If rebasing is enabled, Part 2 is shifted so its first cue begins at 00:00:00; every other
cue in Part 2 moves by the same offset, preserving the relative timing. Both halves are then
renumbered from 1 and serialised back to the original format.
When to rebase and when not to
Rebase on when the second video file itself starts at zero — as is the case with a two-file or two-disc release where each disc is an independent video file. The player loads Disc 2’s video starting at 00:00:00, so the subtitle must also start at 00:00:00.
Rebase off when the second file is a chapter marker in a single-file rip, or when you are cutting a subtitle for a long lecture clip that carries the original documentary timecode for reference purposes. Keeping the original timecodes means they continue to match the original full-length file.
Common use cases
Two-disc movie releases. A DVD or Blu-ray release splits a long film across two discs at roughly the halfway point. The subtitle file from a rip of both discs needs to be split at the same cut point, with Part 2 rebased to match Disc 2’s timeline.
Long lecture or conference recordings.

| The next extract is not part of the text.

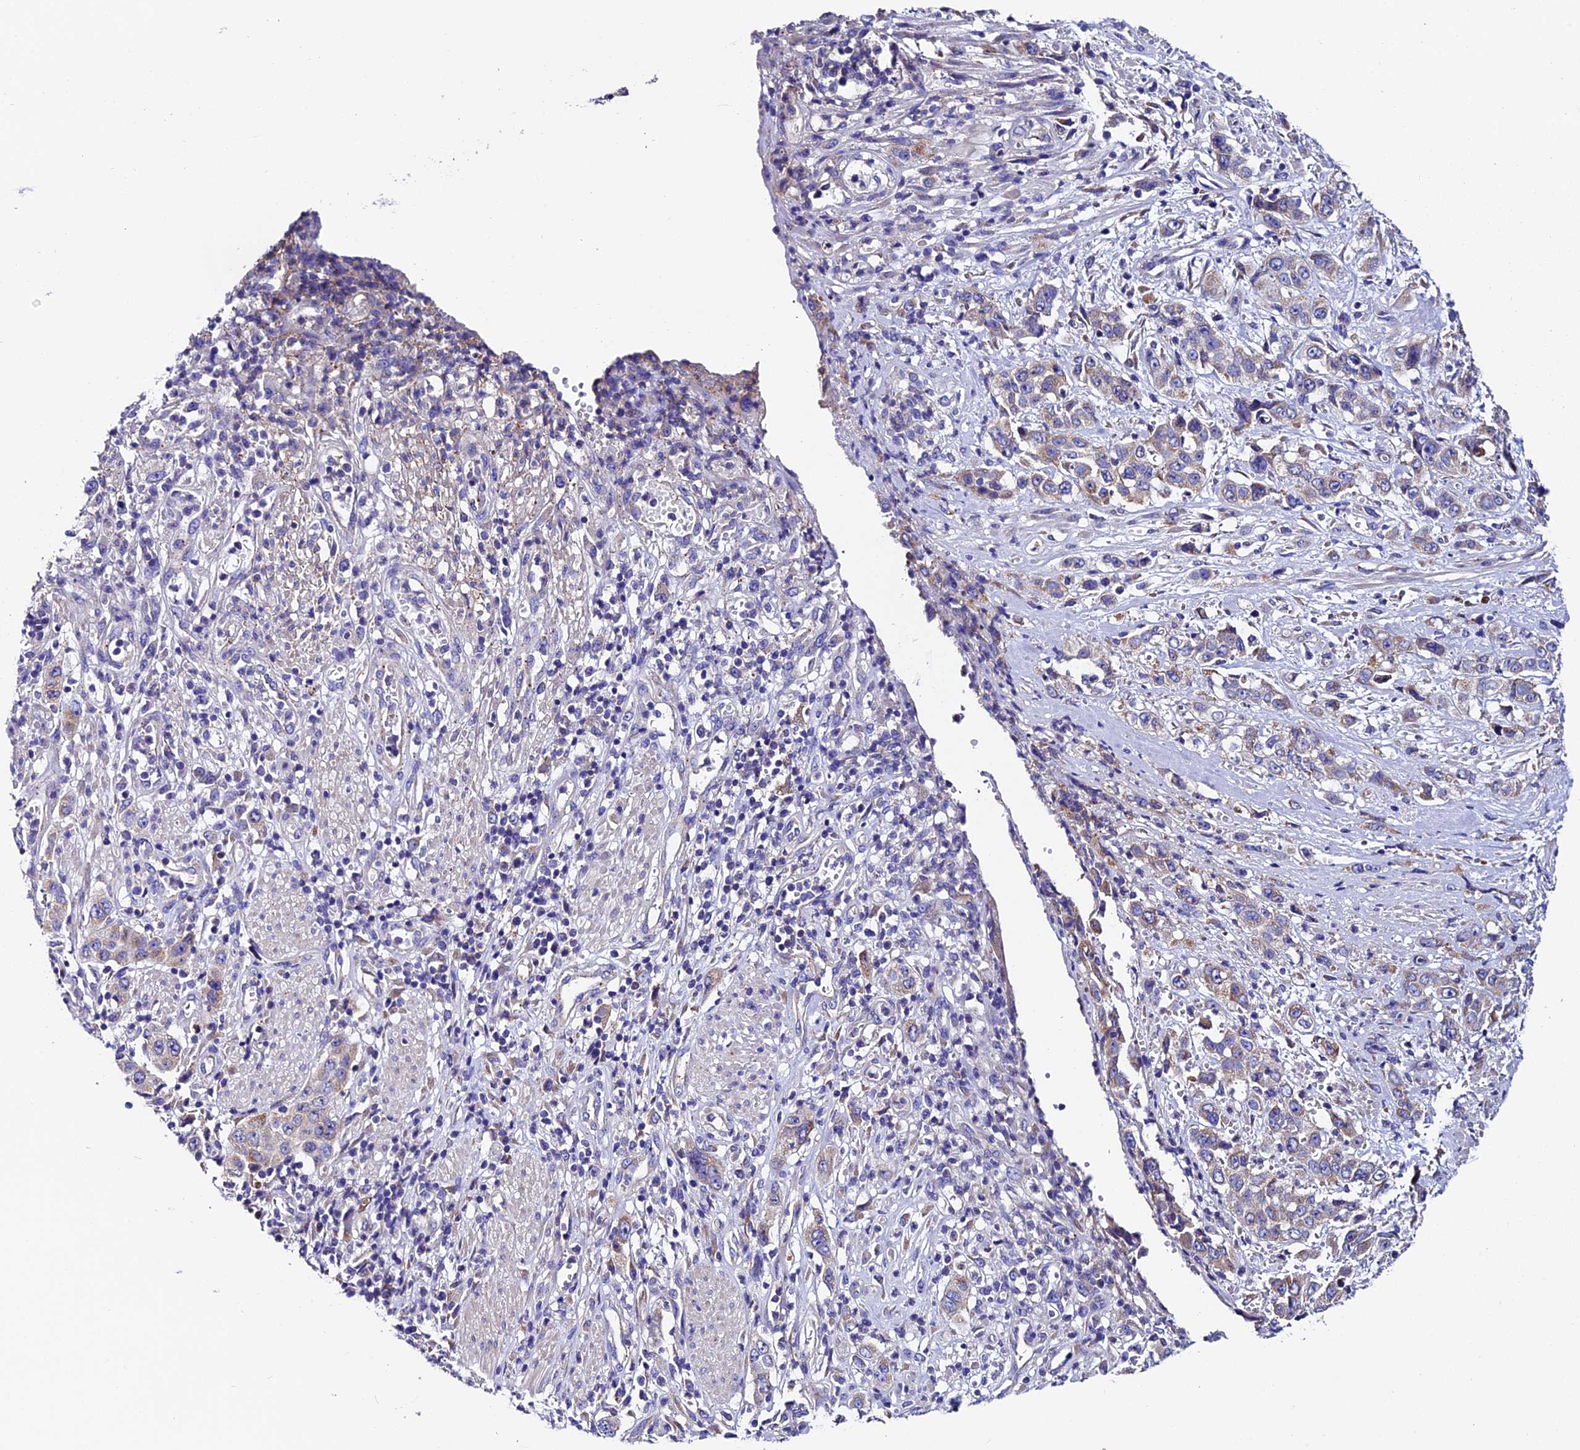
{"staining": {"intensity": "weak", "quantity": "25%-75%", "location": "cytoplasmic/membranous"}, "tissue": "stomach cancer", "cell_type": "Tumor cells", "image_type": "cancer", "snomed": [{"axis": "morphology", "description": "Adenocarcinoma, NOS"}, {"axis": "topography", "description": "Stomach, upper"}], "caption": "Protein expression analysis of stomach cancer reveals weak cytoplasmic/membranous staining in about 25%-75% of tumor cells. (brown staining indicates protein expression, while blue staining denotes nuclei).", "gene": "COMTD1", "patient": {"sex": "male", "age": 62}}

A six-hour conference recording is often served as two three-hour files. A single subtitle generated for the full recording can be split at three hours to produce two matching files.

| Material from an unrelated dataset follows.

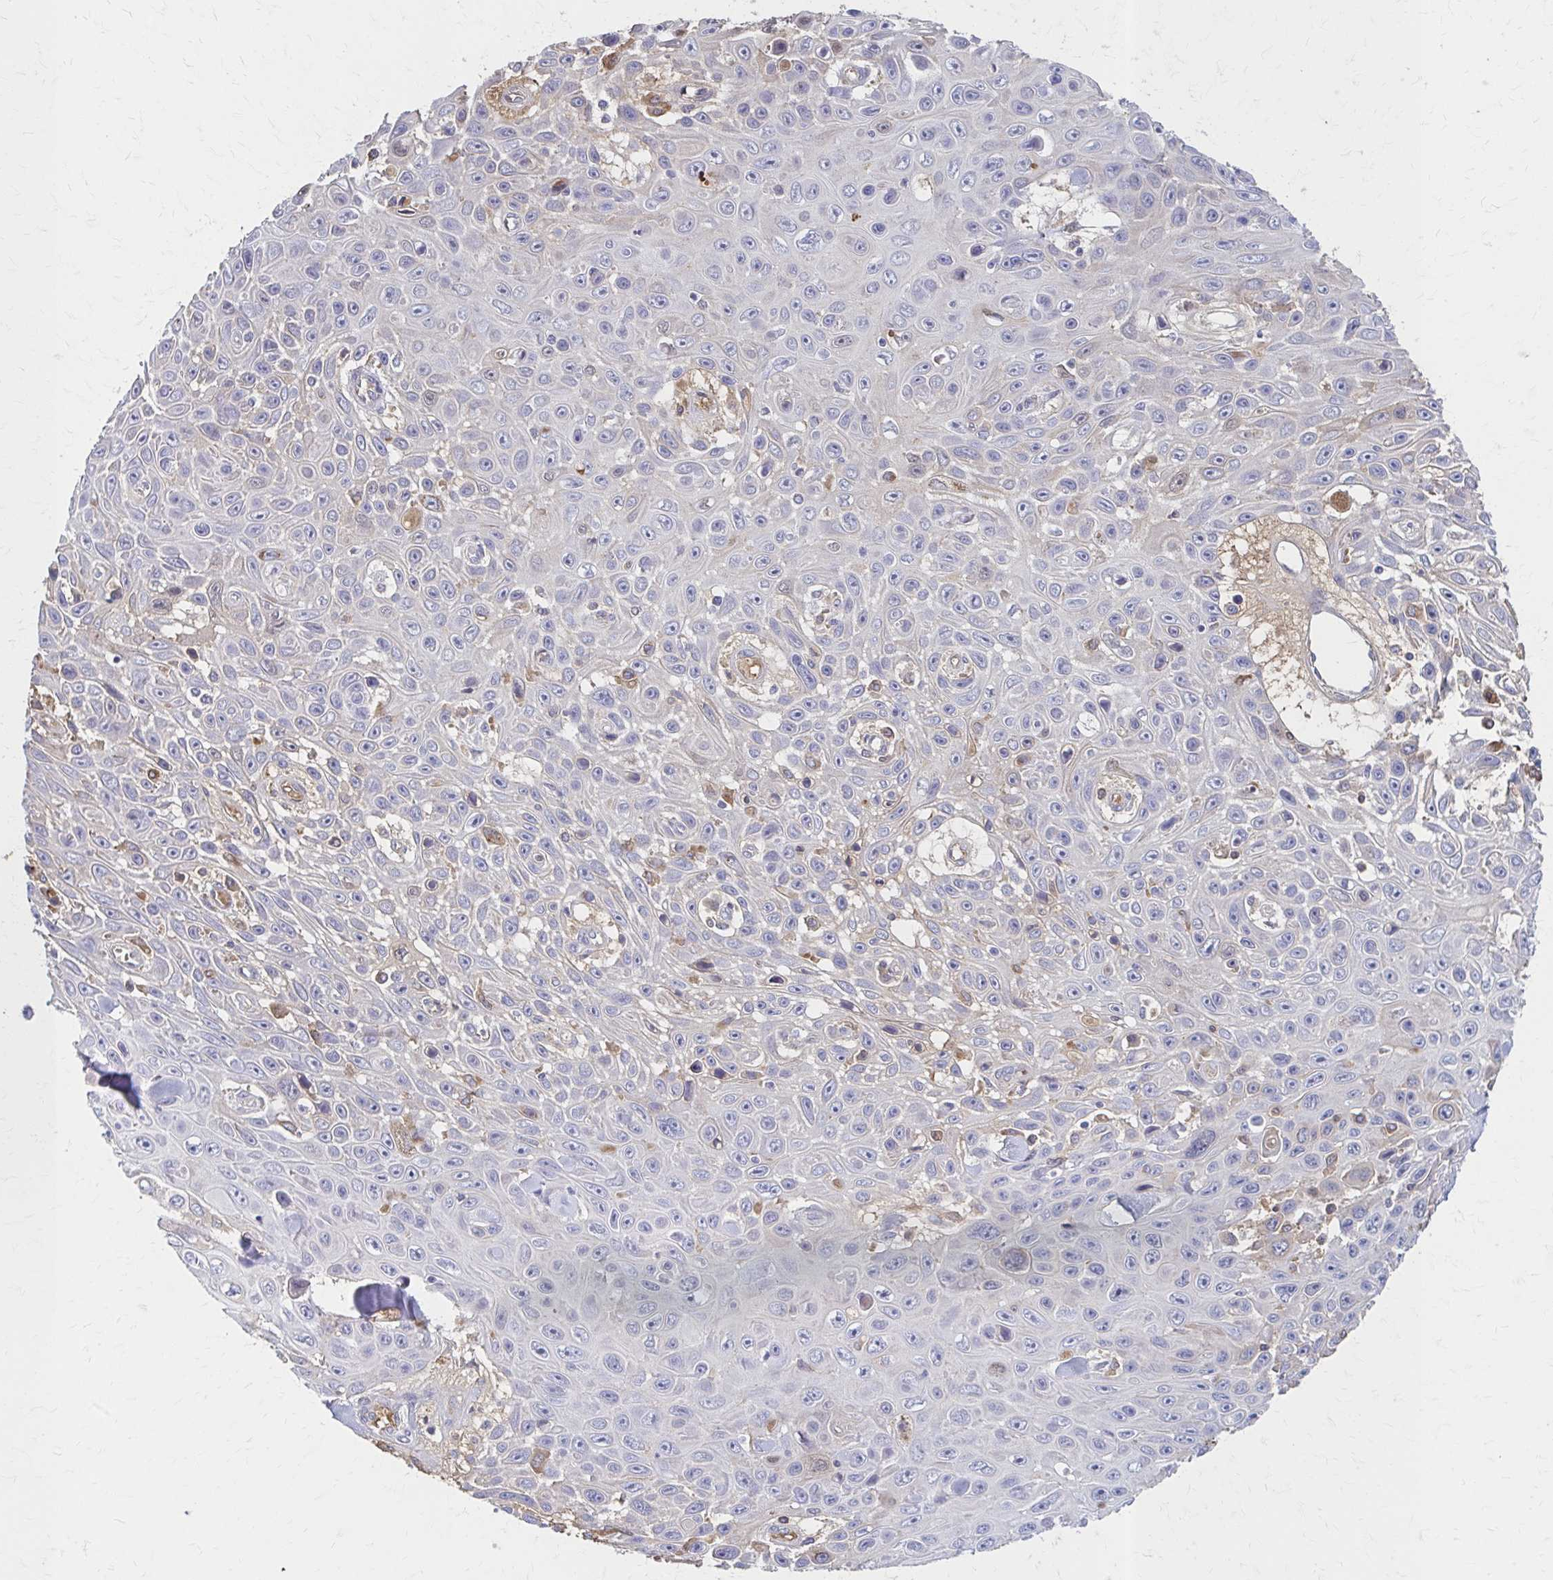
{"staining": {"intensity": "negative", "quantity": "none", "location": "none"}, "tissue": "skin cancer", "cell_type": "Tumor cells", "image_type": "cancer", "snomed": [{"axis": "morphology", "description": "Squamous cell carcinoma, NOS"}, {"axis": "topography", "description": "Skin"}], "caption": "This histopathology image is of skin cancer stained with IHC to label a protein in brown with the nuclei are counter-stained blue. There is no positivity in tumor cells.", "gene": "HMGCS2", "patient": {"sex": "male", "age": 82}}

Editing out a segment. If you have trimmed a section out of the middle of a video, you may need to split the subtitle at the cut point, remove the middle section, and merge the remaining two parts. This tool handles the split step; a subtitle merger handles the join.
Example and notes
Splitting a film subtitle at 00:55:00 with rebasing on gives a Part 1 that ends around the
55-minute mark and a Part 2 whose first line now reads near 00:00:00 instead of 00:55:xx —
ready to pair with the second video file. Turn rebasing off if your second video still carries
the original full-length timeline.
Note that cues exactly on the boundary go to Part 2, and a cue that starts just before the split but ends after it stays whole in Part 1. All processing happens locally in your browser.